• [Required actions]:
A) Duplicate the portion of the passage on experts between "The institution of" and "to reverse themselves.", inclusive.
B) In the passage on experts, what did the hard work of dethroning eugenics and race science?

• [Provided passage]:
=== Section Start ===

The institution of the expert is, after all, basically a system for turning knowledge into power and vice versa. Licensing, credentialing, and peer reviewing are a way to certify that certain knowledge is valid. But they are also a way of conferring respect, authority, and status on certain speakers. When that authority and power is misused, you can't always expect experts to self-correct. The hard work of dethroning eugenics and race science was done by the Holocaust, which discredited both, and then by the civil rights movement. Experts didn't just decide to reverse themselves.
Nichols is certainly correct that the internet has spread a lot of dubious conspiracy theories and ignorant bluster. When he writes that "everything becomes a matter of opinion, with all views dragged to the lowest common denominator in the name of equality," he offers a good thumbnail description of just about every website comments section ever. But Nichols seems largely oblivious to the virtues of allowing non-credentialed people a chance to challenge the experts. In the past, to give just one example, experts could talk about transgender people all day every day, making invidious policy recommendations and promulgating stereotypes without fearing contradiction. The internet has made it possible for trans people to talk about their experiences and challenge expert interpretations in ways that were not possible before. (See Deirdre McCloskey on her own experience on page 12.) The resulting conversations have certainly been frustrating for many experts. But the previous expert-only conversations were frustrating, and in some cases life-threatening, for trans people.

=== Section End ===

• [Provided records]:
=== Section Start ===

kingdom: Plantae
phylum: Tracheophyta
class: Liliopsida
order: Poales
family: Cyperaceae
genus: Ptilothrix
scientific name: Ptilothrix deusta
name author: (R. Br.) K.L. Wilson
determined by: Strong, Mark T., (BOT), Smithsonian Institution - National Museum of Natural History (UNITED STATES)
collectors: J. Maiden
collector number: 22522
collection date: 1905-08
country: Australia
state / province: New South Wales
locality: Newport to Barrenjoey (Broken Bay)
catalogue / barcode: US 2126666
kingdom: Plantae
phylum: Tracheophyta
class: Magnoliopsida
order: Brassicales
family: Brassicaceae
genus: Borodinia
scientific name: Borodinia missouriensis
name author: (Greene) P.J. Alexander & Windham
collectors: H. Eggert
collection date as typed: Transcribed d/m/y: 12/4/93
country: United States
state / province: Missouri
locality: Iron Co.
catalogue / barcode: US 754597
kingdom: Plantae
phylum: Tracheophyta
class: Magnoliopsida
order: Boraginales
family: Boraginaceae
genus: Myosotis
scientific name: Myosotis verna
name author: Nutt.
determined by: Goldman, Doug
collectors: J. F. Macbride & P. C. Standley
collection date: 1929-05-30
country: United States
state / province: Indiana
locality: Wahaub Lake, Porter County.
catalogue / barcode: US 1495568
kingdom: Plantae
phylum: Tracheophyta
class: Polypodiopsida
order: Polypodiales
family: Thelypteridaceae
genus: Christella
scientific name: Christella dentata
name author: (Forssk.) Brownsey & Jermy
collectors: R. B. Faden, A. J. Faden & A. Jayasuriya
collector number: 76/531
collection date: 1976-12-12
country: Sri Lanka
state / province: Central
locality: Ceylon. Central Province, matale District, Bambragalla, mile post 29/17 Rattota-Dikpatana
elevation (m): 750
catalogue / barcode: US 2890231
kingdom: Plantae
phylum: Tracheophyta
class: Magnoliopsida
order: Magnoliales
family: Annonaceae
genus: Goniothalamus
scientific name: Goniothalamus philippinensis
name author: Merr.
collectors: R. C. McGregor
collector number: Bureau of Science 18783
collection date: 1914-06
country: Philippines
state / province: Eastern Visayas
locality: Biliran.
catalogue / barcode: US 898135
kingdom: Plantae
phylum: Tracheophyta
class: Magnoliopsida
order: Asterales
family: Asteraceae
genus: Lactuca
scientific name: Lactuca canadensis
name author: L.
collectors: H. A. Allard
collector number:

=== Section End ===

• [Answers by task]:
A)
The institution of the expert is, after all, basically a system for turning knowledge into power and vice versa. Licensing, credentialing, and peer reviewing are a way to certify that certain knowledge is valid. But they are also a way of conferring respect, authority, and status on certain speakers. When that authority and power is misused, you can't always expect experts to self-correct. The hard work of dethroning eugenics and race science was done by the Holocaust, which discredited both, and then by the civil rights movement. Experts didn't just decide to reverse themselves.

B) The Holocaust did it by discrediting both, and then the civil rights movement did.